Bahasa Indonesia (which is also referred to simply as Indonesian) is heavily influenced by Malay, which was the most widely used language on the Indonesian archipelago for many centuries. It was made the official language of Indonesia with the promulgation of the 1945 declaration of independence. Still, Bahasa Indonesia is basically the same language as Bahasa Malaysia, Malaysia's official tongue. Both have borrowed significantly from Chinese, Dutch, Portuguese, Arabic and Sanskrit.
Though Indonesian is spoken as a first language by a scant 7 percent of the population (and in only 45 percent of Malaysia), almost 200 million people speak it as a second language with widely varying levels of proficiency. Despite what these figures may suggest, it is an essential means of communication in the region, which boasts over 300 distinct languages. It is used in all mass media, at all levels of education, and is the lingua franca for business and commerce.

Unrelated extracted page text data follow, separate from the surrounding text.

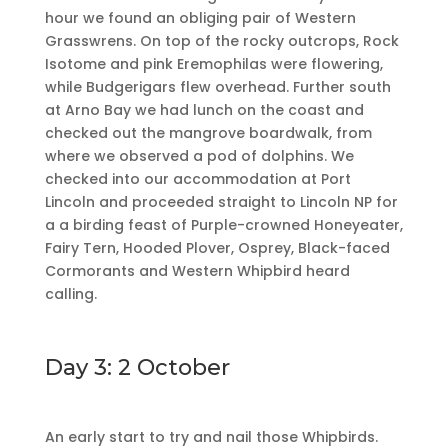
hour we found an obliging pair of Western
Grasswrens. On top of the rocky outcrops, Rock
Isotome and pink Eremophilas were flowering,
while Budgerigars flew overhead. Further south
at Arno Bay we had lunch on the coast and
checked out the mangrove boardwalk, from
where we observed a pod of dolphins. We
checked into our accommodation at Port
Lincoln and proceeded straight to Lincoln NP for
a a birding feast of Purple-crowned Honeyeater,
Fairy Tern, Hooded Plover, Osprey, Black-faced
Cormorants and Western Whipbird heard
calling.
Day 3: 2 October
An early start to try and nail those Whipbirds.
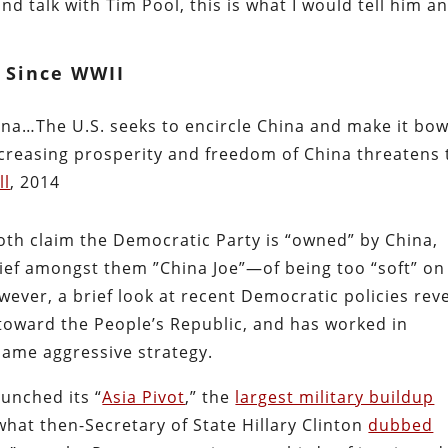
nd talk with Tim Pool, this is what I would tell him a
p Since WWII
hina…The U.S. seeks to encircle China and make it bo
reasing prosperity and freedom of China threatens 
ll
, 2014
oth claim the Democratic Party is “owned” by China,
ief amongst them ”China Joe”—of being too “soft” on
ver, a brief look at recent Democratic policies rev
 toward the People’s Republic, and has worked in
ame aggressive strategy.
unched its “
Asia Pivot
,” the
largest military buildup
what then-Secretary of State Hillary Clinton
dubbed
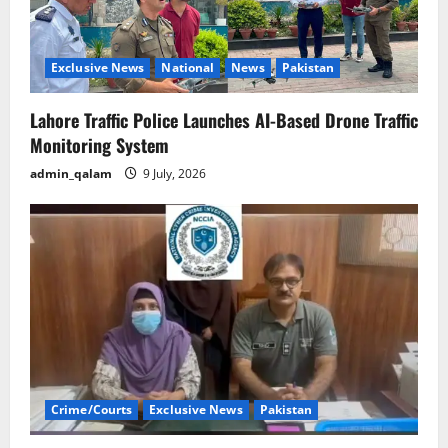
Exclusive News
National
News
Pakistan
Lahore Traffic Police Launches AI-Based Drone Traffic
Monitoring System
admin_qalam
9 July, 2026
Crime/Courts
Exclusive News
Pakistan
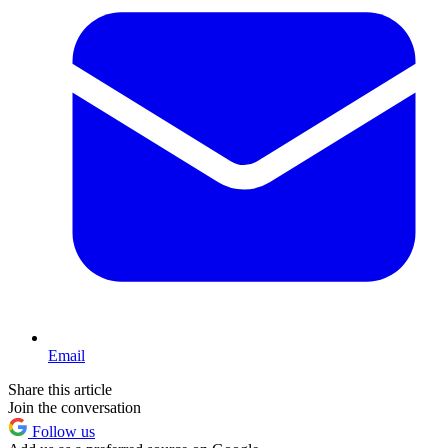
Email
Share this article
Join the conversation
Follow us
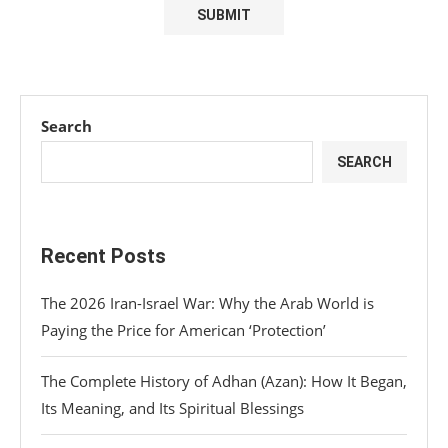
Search
SEARCH
Recent Posts
The 2026 Iran-Israel War: Why the Arab World is
Paying the Price for American ‘Protection’
The Complete History of Adhan (Azan): How It Began,
Its Meaning, and Its Spiritual Blessings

Written in Latin script very similar to Dutch, it currently uses the Soewandi Spelling which is a simplified system of spelling named after former Minister of Education Soewandi who introduced it in 1947. One of its most interesting aspects for English speakers is that it doesn't typically make any distinction for gender - masculine, feminine, or neutral. For example, there is no distinction made for boyfriend or girlfriend, they are both simply referred to as pacar.